→ Excerpted records
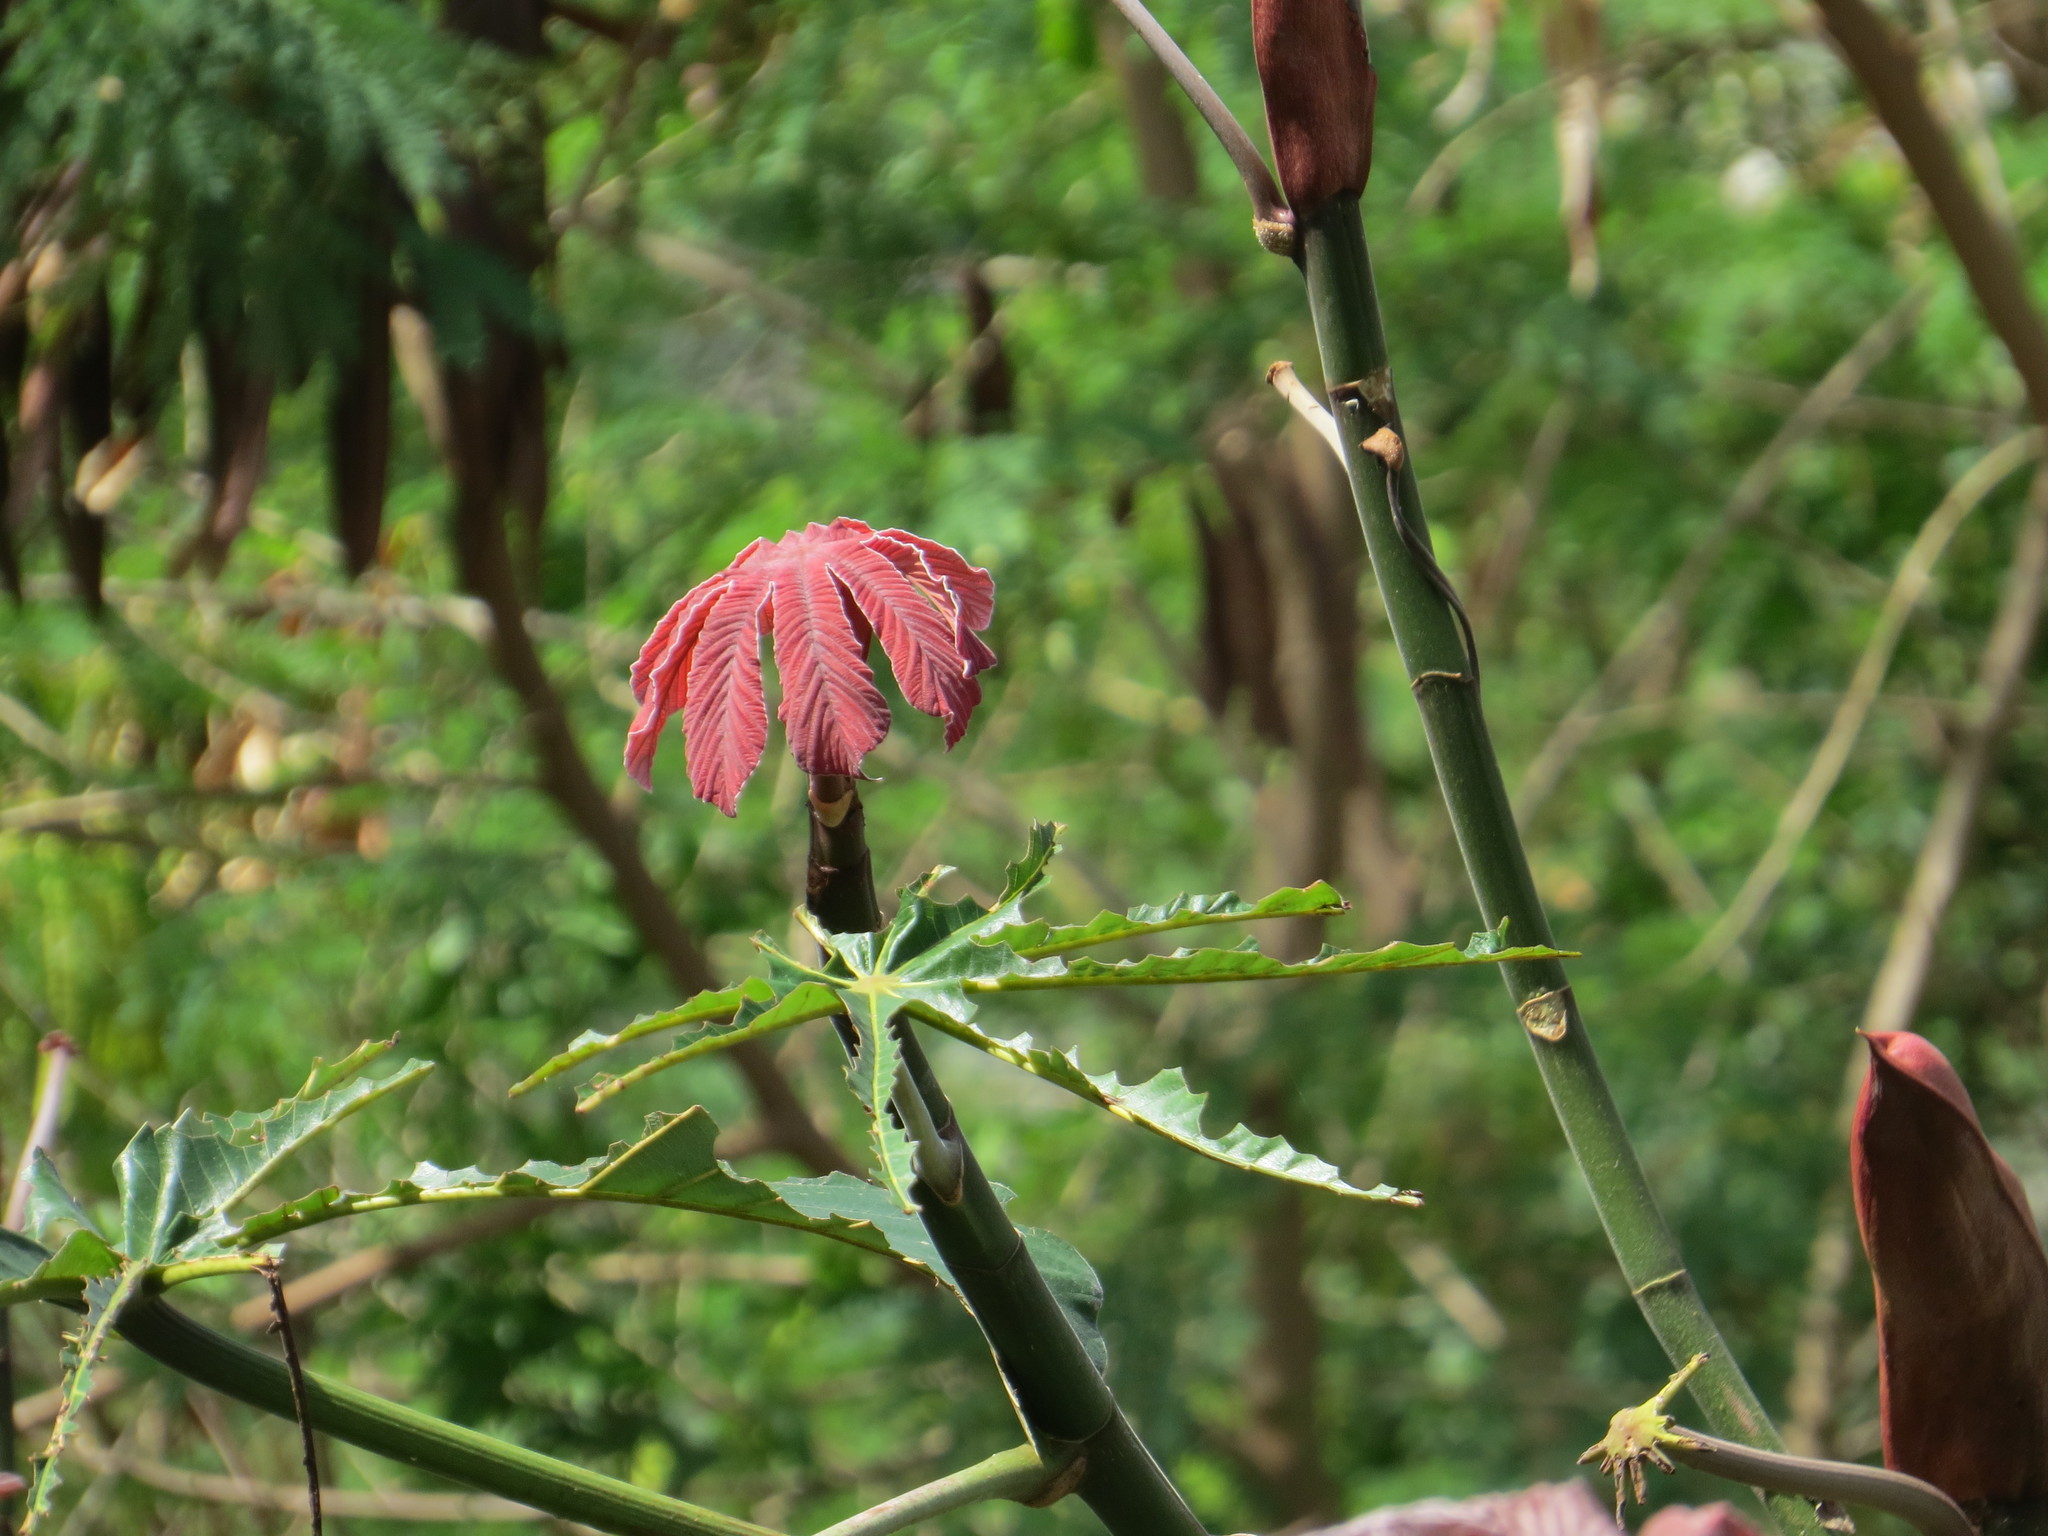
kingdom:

==

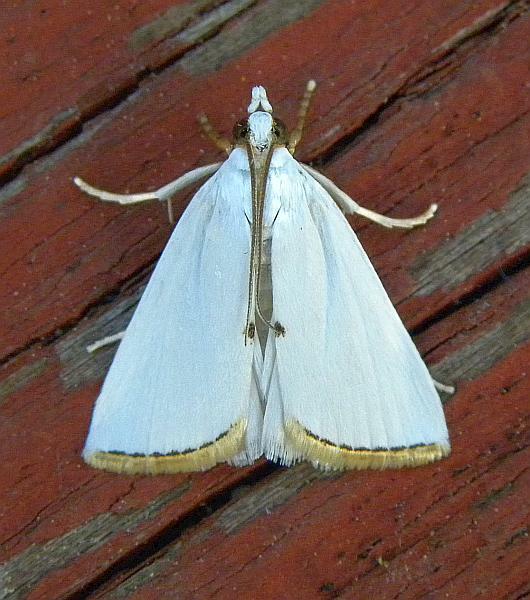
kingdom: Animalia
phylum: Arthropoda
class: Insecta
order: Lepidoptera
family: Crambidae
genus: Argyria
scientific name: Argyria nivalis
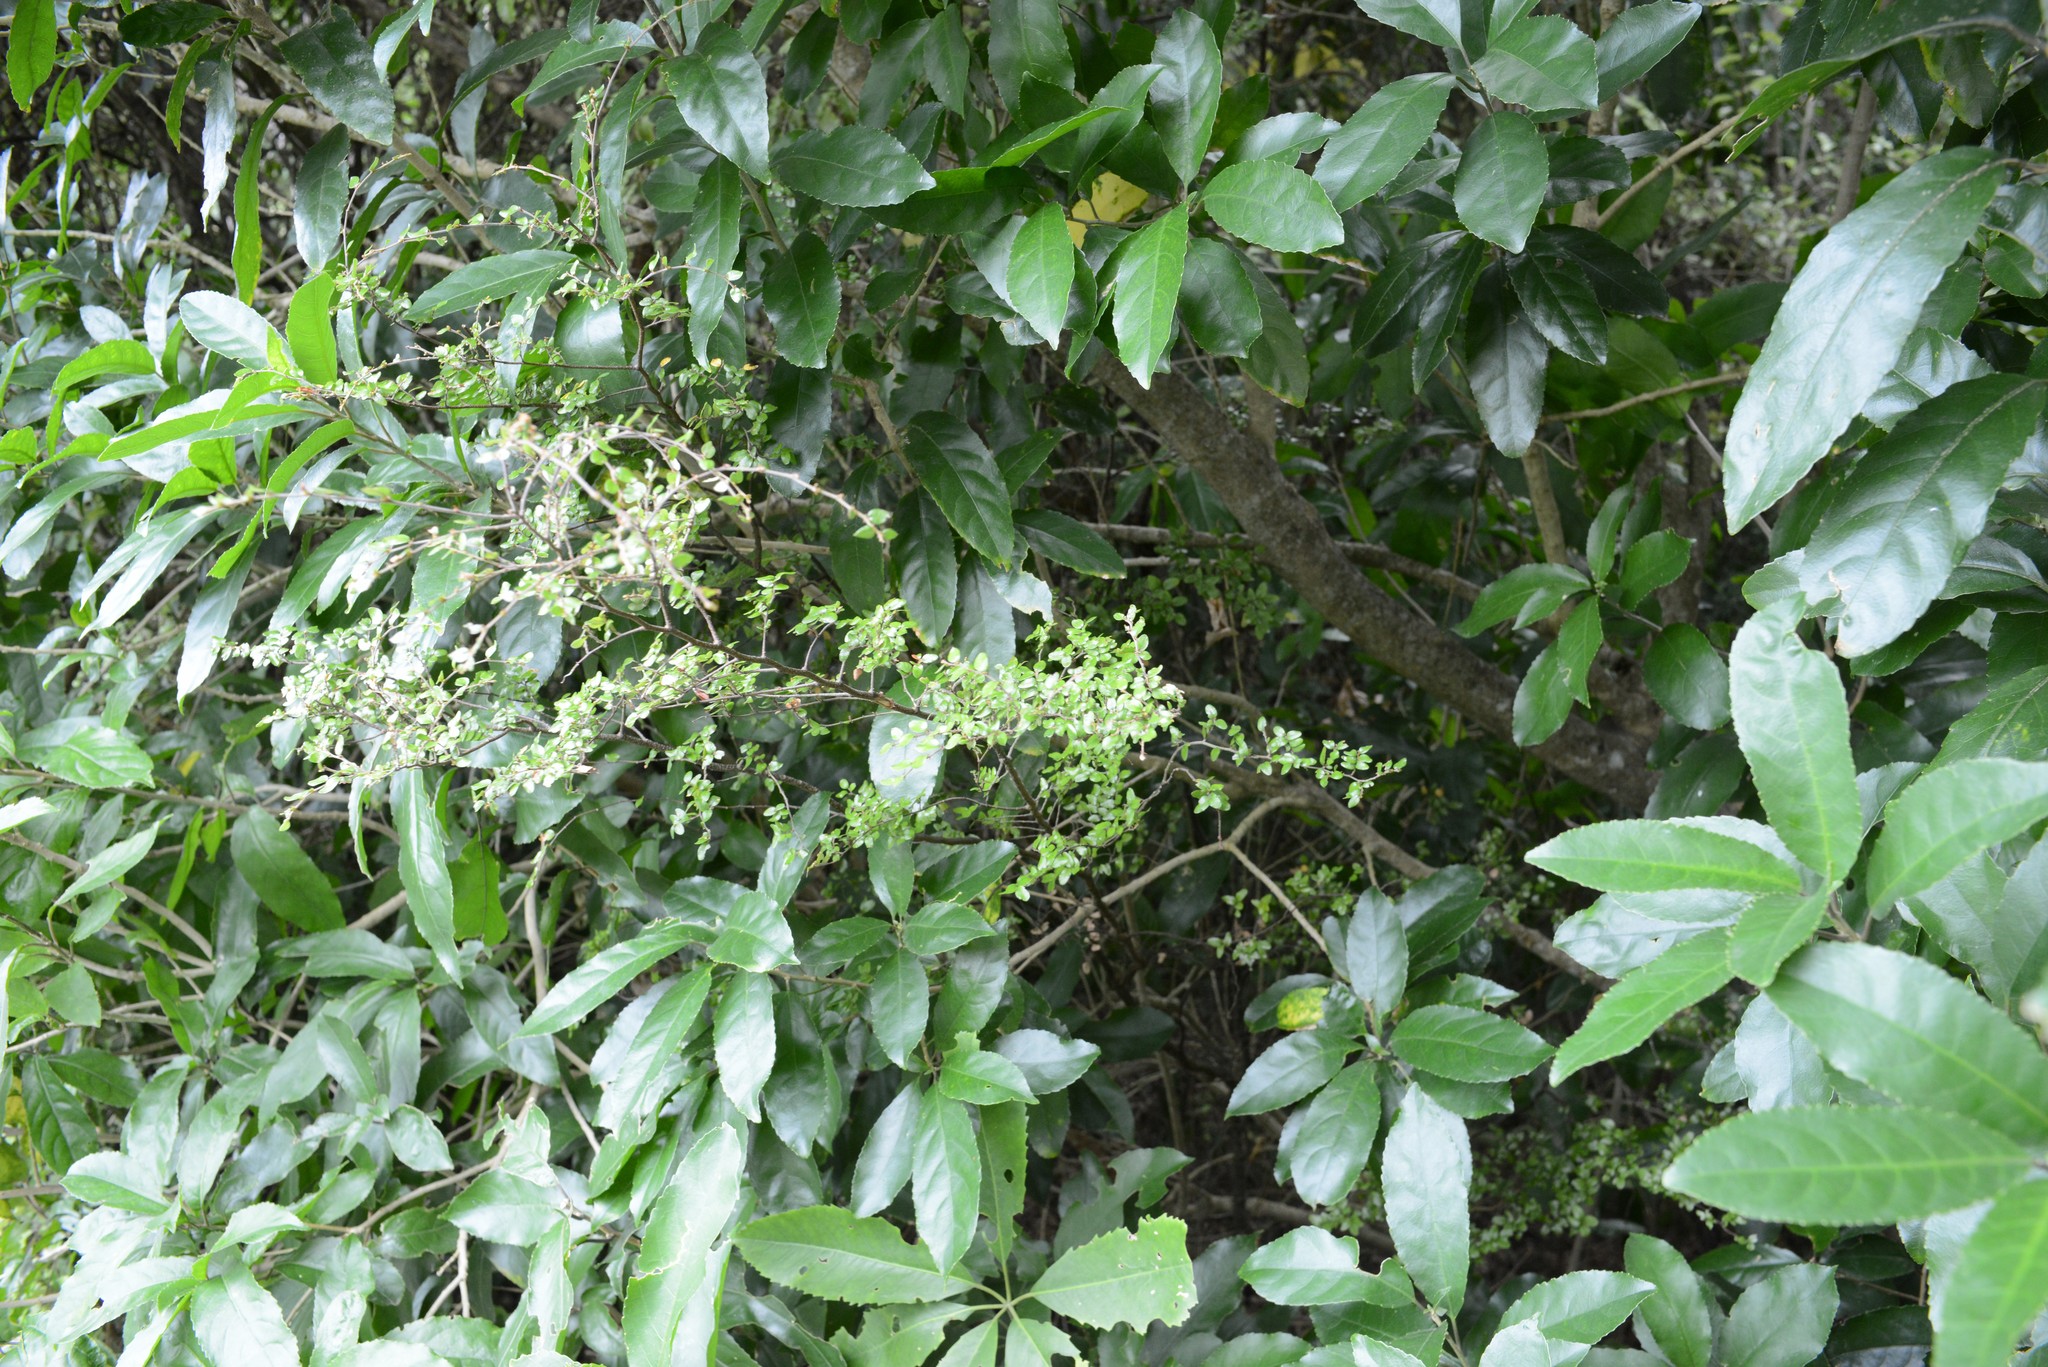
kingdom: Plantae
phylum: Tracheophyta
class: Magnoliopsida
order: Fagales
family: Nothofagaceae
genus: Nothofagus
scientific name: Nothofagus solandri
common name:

→ Instruction
Gather every line from the entries above that contains the word "name", and copy each one in full.

→ Exercise response
scientific name: Argyria nivalis
scientific name: Nothofagus solandri
common name:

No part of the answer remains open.